Growth of Single-Walled Carbon Nanotubes at Low Temperature and Low Pressure CVD Conditions

Controlling the detailed structures of single-walled carbon nanotubes (SWNTs) is imperative for realizing many SWNT applications, and understanding the SWNT growth mechanism is important to improve the growth techniques. In the present study, we performed SWNT growth by a catalytic chemical vapor deposition (CVD) method in wide temperature and pressure ranges, using a high-vacuum CVD chamber. We focused on low CVD gas pressure and low temperature conditions and investigated the SWNT growth mechanism. SWNTs were synthesized by using ethanol gas as the carbon source. As the catalyst, Co and Mo metal nano-particles deposited onto silicon substrates were used. SWNTs were grown via the reaction between ethanol gas and the catalytic metal nano-particles at high temperature. The ethanol gas pressure ranged from 10−3 Pa to 102 Pa, and the CVD temperature ranged from 400 to 900 °C. The yield of SWNTs was assumed to be proportional to the G-band intensity, which was measured by Raman scattering spectroscopy.
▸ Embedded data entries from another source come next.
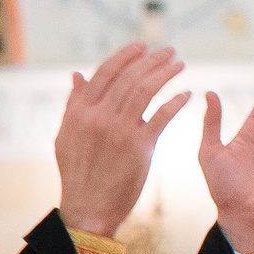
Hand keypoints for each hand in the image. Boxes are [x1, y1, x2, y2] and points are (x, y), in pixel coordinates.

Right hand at [55, 42, 190, 236]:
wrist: (88, 208)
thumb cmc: (78, 173)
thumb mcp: (66, 136)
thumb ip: (73, 104)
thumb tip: (77, 74)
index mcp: (79, 112)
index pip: (105, 72)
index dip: (125, 55)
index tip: (142, 46)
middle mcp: (98, 117)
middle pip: (129, 77)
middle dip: (152, 59)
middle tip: (169, 51)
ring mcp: (119, 131)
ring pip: (146, 91)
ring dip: (166, 73)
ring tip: (180, 65)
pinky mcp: (139, 148)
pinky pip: (162, 117)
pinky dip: (176, 102)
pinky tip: (187, 94)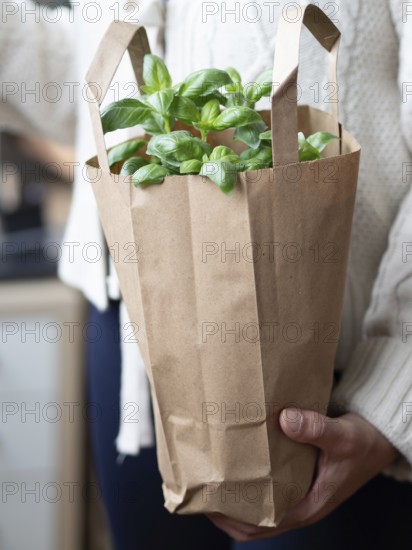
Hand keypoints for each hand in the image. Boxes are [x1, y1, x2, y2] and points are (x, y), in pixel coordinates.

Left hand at [208, 409, 398, 541]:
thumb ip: (316, 429)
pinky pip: (268, 485)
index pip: (261, 525)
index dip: (232, 519)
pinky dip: (251, 480)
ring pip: (259, 503)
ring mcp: (298, 492)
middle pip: (254, 519)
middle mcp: (299, 503)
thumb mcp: (342, 436)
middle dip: (227, 510)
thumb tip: (285, 420)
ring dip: (237, 495)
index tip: (209, 502)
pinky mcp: (298, 477)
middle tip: (203, 486)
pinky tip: (238, 461)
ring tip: (213, 475)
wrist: (378, 440)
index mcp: (308, 506)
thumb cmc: (363, 444)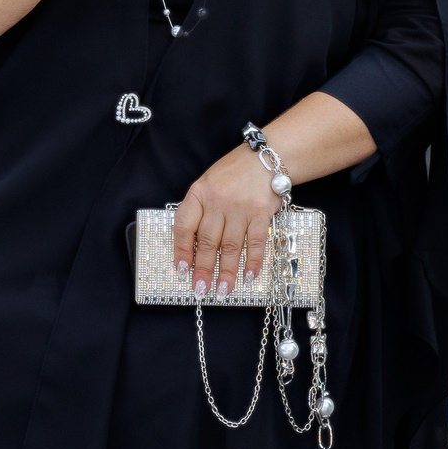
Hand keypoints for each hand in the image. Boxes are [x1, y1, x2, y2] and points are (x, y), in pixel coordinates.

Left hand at [172, 144, 280, 296]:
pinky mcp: (261, 213)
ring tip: (222, 290)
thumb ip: (199, 210)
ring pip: (230, 246)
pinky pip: (255, 242)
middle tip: (200, 289)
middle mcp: (218, 201)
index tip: (182, 270)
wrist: (266, 158)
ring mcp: (240, 208)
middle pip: (207, 241)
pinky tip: (249, 276)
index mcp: (199, 193)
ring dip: (226, 271)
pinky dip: (253, 262)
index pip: (184, 226)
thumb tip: (191, 246)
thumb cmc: (234, 173)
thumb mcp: (207, 185)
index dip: (181, 250)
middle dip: (203, 268)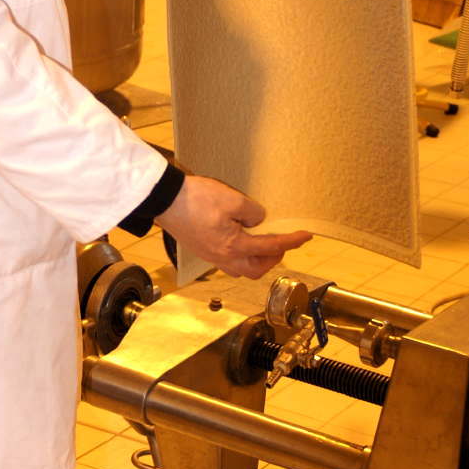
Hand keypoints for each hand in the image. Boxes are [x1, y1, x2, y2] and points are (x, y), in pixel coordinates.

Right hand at [156, 174, 310, 278]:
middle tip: (283, 244)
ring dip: (256, 260)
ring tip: (263, 245)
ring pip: (240, 269)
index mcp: (233, 247)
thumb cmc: (195, 199)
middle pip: (255, 269)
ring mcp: (210, 256)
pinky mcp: (202, 250)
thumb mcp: (232, 199)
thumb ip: (252, 212)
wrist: (164, 199)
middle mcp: (222, 257)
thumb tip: (257, 221)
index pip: (270, 247)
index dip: (291, 242)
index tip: (305, 237)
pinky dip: (241, 256)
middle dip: (273, 258)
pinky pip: (228, 262)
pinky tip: (241, 242)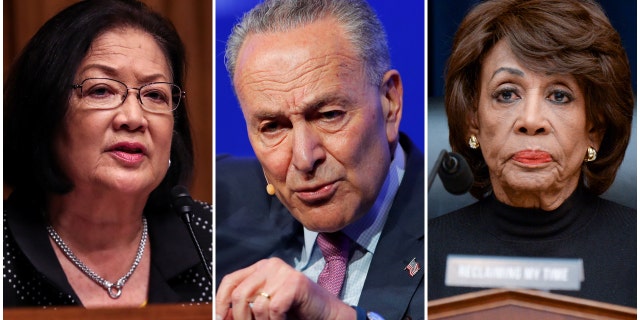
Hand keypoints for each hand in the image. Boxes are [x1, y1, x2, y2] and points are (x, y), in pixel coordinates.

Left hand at [215, 257, 355, 319]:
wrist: (326, 314)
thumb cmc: (296, 311)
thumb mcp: (265, 308)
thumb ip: (245, 308)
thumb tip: (222, 316)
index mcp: (261, 268)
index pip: (230, 280)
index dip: (220, 301)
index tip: (218, 318)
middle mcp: (270, 266)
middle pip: (239, 293)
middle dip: (240, 318)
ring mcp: (283, 273)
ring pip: (256, 305)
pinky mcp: (295, 284)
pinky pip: (273, 309)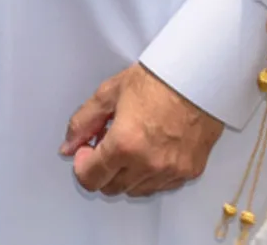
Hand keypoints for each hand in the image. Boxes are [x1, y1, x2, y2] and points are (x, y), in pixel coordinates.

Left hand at [61, 63, 224, 197]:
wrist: (197, 76)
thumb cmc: (158, 79)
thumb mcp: (109, 93)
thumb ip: (83, 122)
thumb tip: (68, 145)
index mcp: (125, 144)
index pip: (90, 179)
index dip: (82, 165)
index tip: (87, 150)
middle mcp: (148, 164)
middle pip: (111, 188)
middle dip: (102, 170)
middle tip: (106, 145)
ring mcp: (171, 172)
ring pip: (136, 190)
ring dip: (126, 174)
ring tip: (131, 144)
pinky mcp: (189, 172)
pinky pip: (160, 186)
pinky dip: (150, 175)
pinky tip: (150, 151)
SWNT samples were observed by scanning electron microscopy and transmission electron microscopy. An optimum CVD temperature existed for each ethanol gas pressure, and decreased with decreasing ethanol gas pressure. Moreover, SWNTs were grown even at 500 °C, when the ethanol gas pressure was low (less than 10−2 Pa). In this study, the minimum temperature and pressure at which SWNTs could be grown were 450 °C and 10−3 Pa. At low temperature and low CVD gas pressure, the activity of the catalyst and the growth rate of SWNTs were low, while the catalyst lifetime was long.
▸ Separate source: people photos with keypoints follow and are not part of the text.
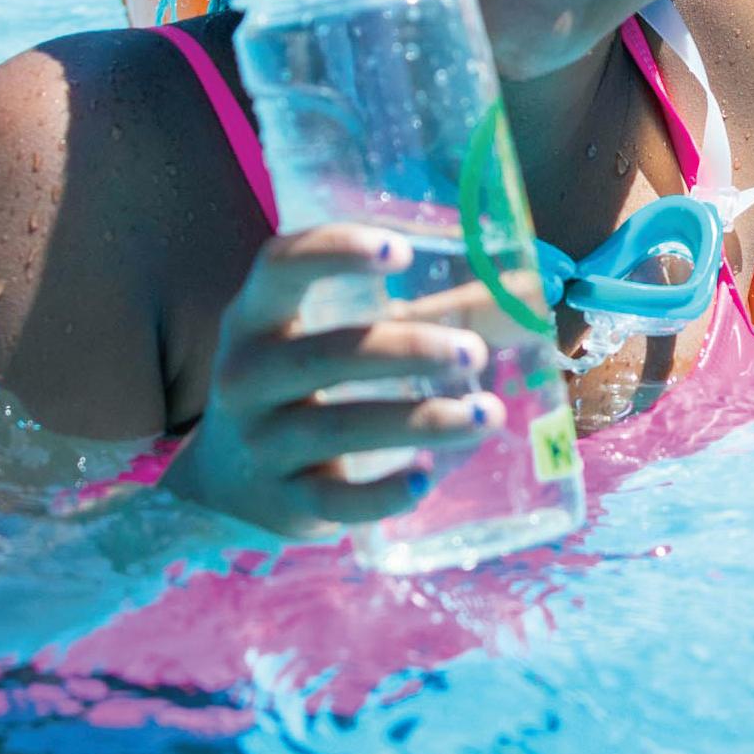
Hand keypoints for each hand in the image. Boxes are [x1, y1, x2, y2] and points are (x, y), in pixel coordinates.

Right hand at [161, 226, 500, 538]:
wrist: (226, 485)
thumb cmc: (303, 384)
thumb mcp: (337, 335)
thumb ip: (420, 311)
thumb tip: (527, 287)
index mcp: (259, 316)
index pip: (280, 266)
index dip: (335, 251)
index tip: (400, 252)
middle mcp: (247, 375)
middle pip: (324, 355)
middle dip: (406, 351)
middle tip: (474, 353)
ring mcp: (260, 443)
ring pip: (338, 429)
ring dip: (419, 421)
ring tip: (487, 415)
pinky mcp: (283, 502)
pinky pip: (333, 500)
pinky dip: (382, 494)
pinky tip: (427, 480)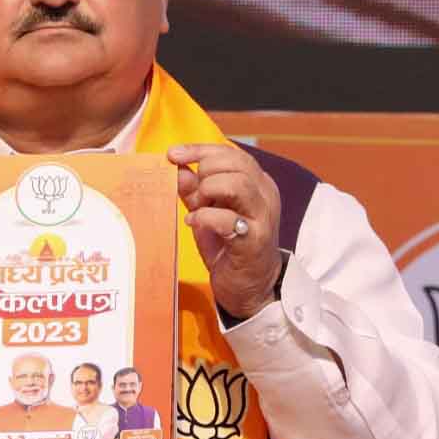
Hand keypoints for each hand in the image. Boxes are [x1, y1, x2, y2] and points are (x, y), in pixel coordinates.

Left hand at [168, 143, 284, 319]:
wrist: (250, 288)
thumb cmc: (229, 248)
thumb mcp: (208, 212)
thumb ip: (194, 190)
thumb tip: (177, 168)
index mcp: (257, 183)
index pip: (230, 153)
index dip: (200, 150)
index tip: (173, 154)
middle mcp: (265, 195)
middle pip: (235, 163)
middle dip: (205, 172)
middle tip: (193, 195)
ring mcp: (263, 217)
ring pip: (237, 184)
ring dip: (208, 192)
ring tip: (197, 208)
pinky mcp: (254, 240)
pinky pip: (227, 218)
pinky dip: (204, 217)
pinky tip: (194, 224)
Kinetic Modeling of the SWNT Growth by CO Disproportionation on CoMo Catalysts

A kinetic model has been developed to describe the growth of single-walled carbon nanotubes (SWNT) in the CoMoCAT™ method, which is based on the disproportionation of CO on supported CoMo catalysts. The model attempts to capture mathematically the different stages involved in this method: (i) catalyst activation or in-situ creation of active sites, i.e., reduced Co clusters by transformation of CoMoOx precursor species, or oxidized sites; (ii) CO decomposition over active sites, which increases the surface fugacity of carbon until reaching a certain threshold; (iii) nucleation of ordered forms of carbon; (iv) C diffusion (both across the surface and into the metal particle); (v) SWNT growth; (vi) termination, by either deactivation of the catalyst active sites or by increase in the carbon concentration at the metal/SWNT interface, approaching that of the metal/gas interface and eliminating the driving force for diffusion. Previous investigations have only explained the growth termination by the former. Here, we emphasize the possible contribution of the later and propose a novel "hindrance factor" to quantify the effect of nanotube interaction with its surroundings on the growth termination. To test the kinetic model and obtain typical values of the physical parameters, experiments have been conducted on a CoMo/SiO2 catalyst in a laboratory flow reactor, in which the rate of carbon deposition was continuously evaluated by the direct measurement of the CO2 evolution as a function of time. The experimental data are fitted very well with model.